Cette affirmation comporte des limites dans sa validité. Elle n’est valable qu’entre 20 et 65 ans, les valeurs supérieures tolérables sont plus faibles chez l’enfant et chez la femme enceinte ; elles sont plus élevées chez le sujet âgé. Il faut savoir également que de rares ethnies, primitives et isolées ont des pressions artérielles tellement basses qu’on est tenté de croire qu’elles en sont épargnées : aborigènes d’Australie, de Nouvelle-Guinée, des îles du Pacifique ; pygmées d’Afrique Centrale ; tribus nomades d’Afrique de l’Est. On ignore pourquoi la pression artérielle de ces sujets ne s’élève pas avec l’âge.
Les outils classiques d’aide à la décision
Méthodes statistiques
Elles sont légions mais on peut en citer deux.

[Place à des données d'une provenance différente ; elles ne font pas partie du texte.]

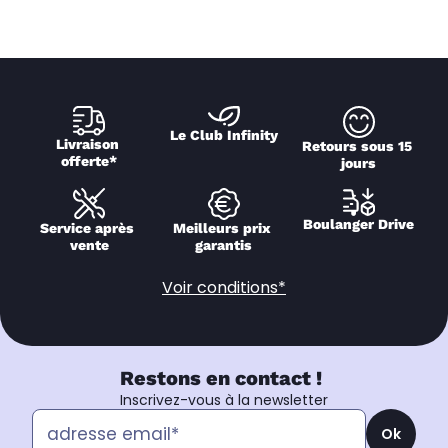
Le Club Infinity
Livraison 
Retours sous 15 
offerte*
jours
Boulanger Drive
Service après 
Meilleurs prix 
vente
garantis
Voir conditions*
Restons en contact !
Inscrivez-vous à la newsletter
Ok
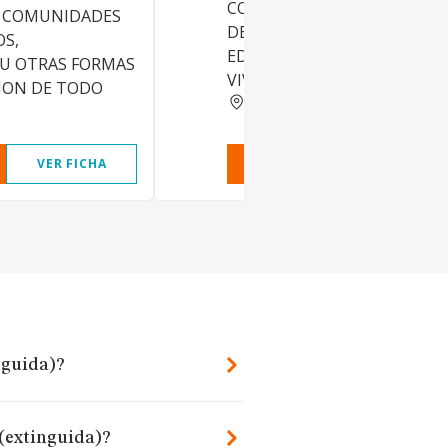
CONSERVACION Y EXPLOTA
 COMUNIDADES
DE TODA CLASE DE INMUEBL
OS,
EDIFICACIONES DESTINADOS
 U OTRAS FORMAS
VIVIENDAS, Y OTROS
ION DE TODO
MADRID
VER FICHA
VER INFORME
VER FIC
nguida)?
 (extinguida)?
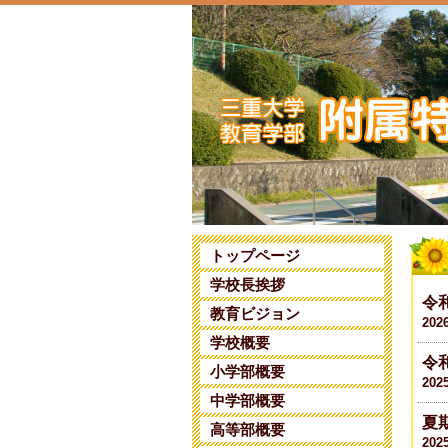
トップページ
学校長挨拶
令
教育ビジョン
202
学校概要
令
小学部概要
202
中学部概要
夏
高等部概要
202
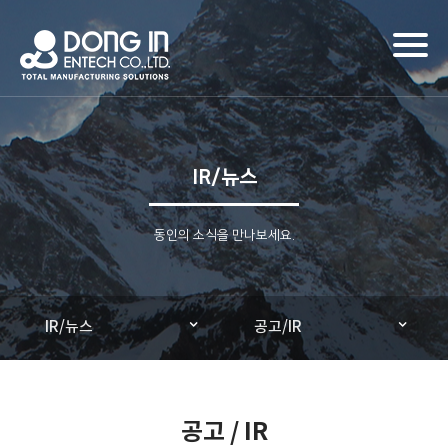
Toggl
naviga
IR/뉴스
동인의 소식을 만나보세요.
IR/뉴스
공고/IR
공고 / IR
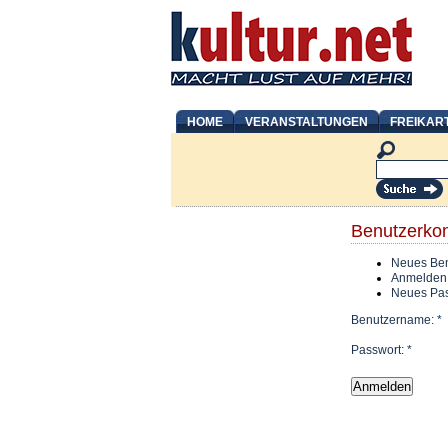
HOME
VERANSTALTUNGEN
FREIKAR
Benutzerko
Neues Ben
Anmelden
Neues Pas
Benutzername:
*
Passwort:
*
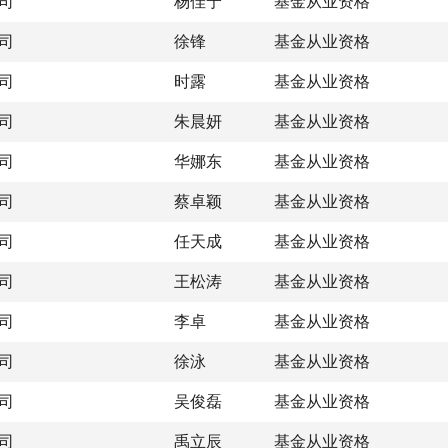
司
杨佳宁
基金从业资格
司
徐锋
基金从业资格
司
时露
基金从业资格
司
朱晨妍
基金从业资格
司
华娜东
基金从业资格
司
蔡卓颖
基金从业资格
司
任天成
基金从业资格
司
王松涛
基金从业资格
司
李卓
基金从业资格
司
徐泳
基金从业资格
司
吴俊磊
基金从业资格
司
禹立辰
基金从业资格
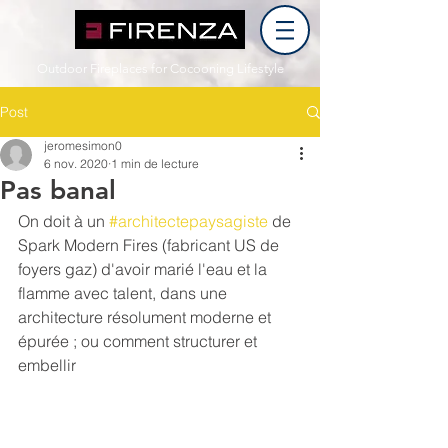
Outdoor Fireplaces for Cocooning Lifestyle
Post
jeromesimon0
6 nov. 2020
1 min de lecture
Pas banal
On doit à un 
#architectepaysagiste
 de 
Spark Modern Fires (fabricant US de 
foyers gaz) d'avoir marié l'eau et la 
flamme avec talent, dans une 
architecture résolument moderne et 
épurée ; ou comment structurer et 
embellir 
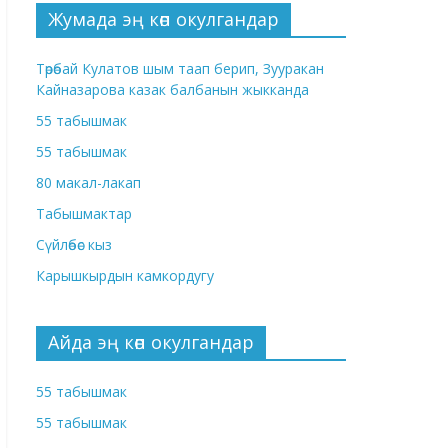
Жумада эң көп окулгандар
Төрөбай Кулатов шым таап берип, Зууракан
Кайназарова казак балбанын жыкканда
55 табышмак
55 табышмак
80 макал-лакап
Табышмактар
Сүйлөбөс кыз
Карышкырдын камкордугу
Айда эң көп окулгандар
55 табышмак
55 табышмак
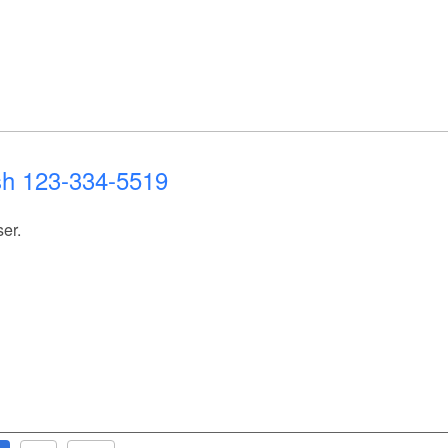
h 123-334-5519
er.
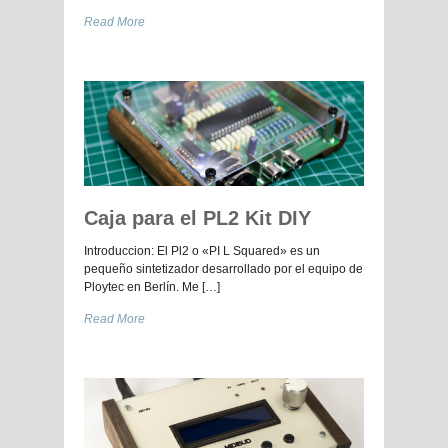
Read More
Caja para el PL2 Kit DIY
Introduccion: El Pl2 o «PI L Squared» es un
pequeño sintetizador desarrollado por el equipo de
Ploytec en Berlín. Me […]
Read More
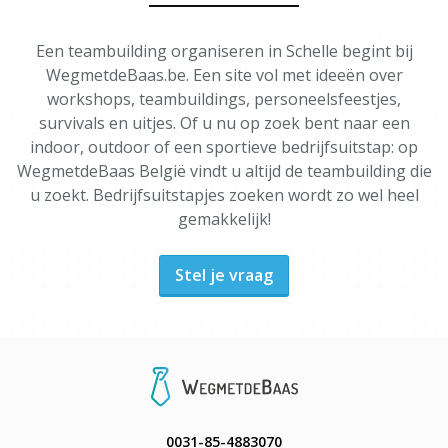
Een teambuilding organiseren in Schelle begint bij
WegmetdeBaas.be. Een site vol met ideeën over
workshops, teambuildings, personeelsfeestjes,
survivals en uitjes. Of u nu op zoek bent naar een
indoor, outdoor of een sportieve bedrijfsuitstap: op
WegmetdeBaas België vindt u altijd de teambuilding die
u zoekt. Bedrijfsuitstapjes zoeken wordt zo wel heel
gemakkelijk!
Stel je vraag
0031-85-4883070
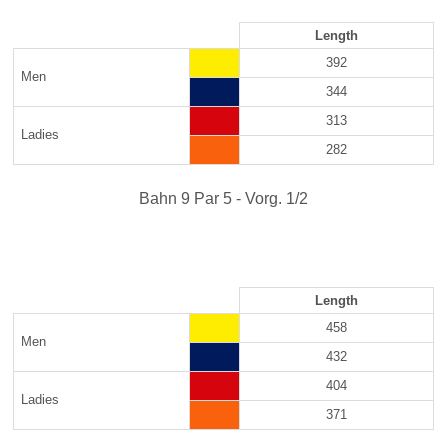
Length
392
Men
344
313
Ladies
282
Bahn 9 Par 5 - Vorg. 1/2
Length
458
Men
432
404
Ladies
371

Méthodes d’analyse discriminante
Mathématiquement, le problème revient à chercher s’il est possible, dans l’espace à p dimensions, de séparer deux nuages de points correspondant aux deux groupes de malades d’un service. En calculant une « fonction discriminante », on teste cette fonction sur un nouvel échantillon de sujets. Si la discrimination est satisfaisante pour cet échantillon test, la méthode peut être considérée comme valide.
Exemple :
On part d’un échantillon de malades connus, appartenant les uns au groupe des ictères chirurgicaux, les autres au groupe des ictères médicaux. Sur chacun des malades, un certain nombre de signes et symptômes ont été recueillis (données d’interrogatoire, examen clinique, examens de laboratoire). Ainsi, pour chaque malade dispose-t-on :
a). de la variable du groupe Y (Y = 0 : ictère chirurgical, Y = 1 : ictère médical) ou variable à expliquer et,
b). d’un ensemble de variables explicatives Xi (i = 1 à p) qui représentent les signes recueillis.
Méthodes de régressions
Ici, au lieu d’être qualitative, la variable Y à expliquer est quantitative (exemple : durée de survie). La technique relève alors des méthodes de régressions. Sur un échantillon d’apprentissage, on bâtit une fonction de régression Y = f (X1) ; on la valide ensuite sur un échantillon test. Après quoi, on peut l’appliquer à de nouveaux sujets pour lesquels on prédit Y à partir des Xi mesurés.
Méthodes algébriques
i). L’algèbre de Boole
Celle-ci concerne les variables qui ne peuvent prendre que 2 états. Exemple : la variable splénomégalie est absente ou présente. En algèbre de Boule, on peut définir un certain nombre d’opérations :
• complémentation
Sp : Présence de splénomégalie
Sp : Absence de splénomégalie
• somme logique (fonction ou)
Si ER = éruption de la rougeole
EX = exanthème
K = signe de Köplick
On peut écrire : ER = EX + K
Ce qui signifie que l’on peut parler d’éruption de la rougeole si l’exanthème et le signe de Köplick sont présents, soit ensemble, soit séparément. Pour que ER soit vrai, il suffit que l’une des 2 variables EX et K soit vraie.
• Produit logique (fonction Et)
Exemple :
Syndrome néphrotique (SN) = protéinurie (P) ET hypoproteinémie (H)
SN = P x H
SN n’est vrai que si P et H sont vrais simultanément.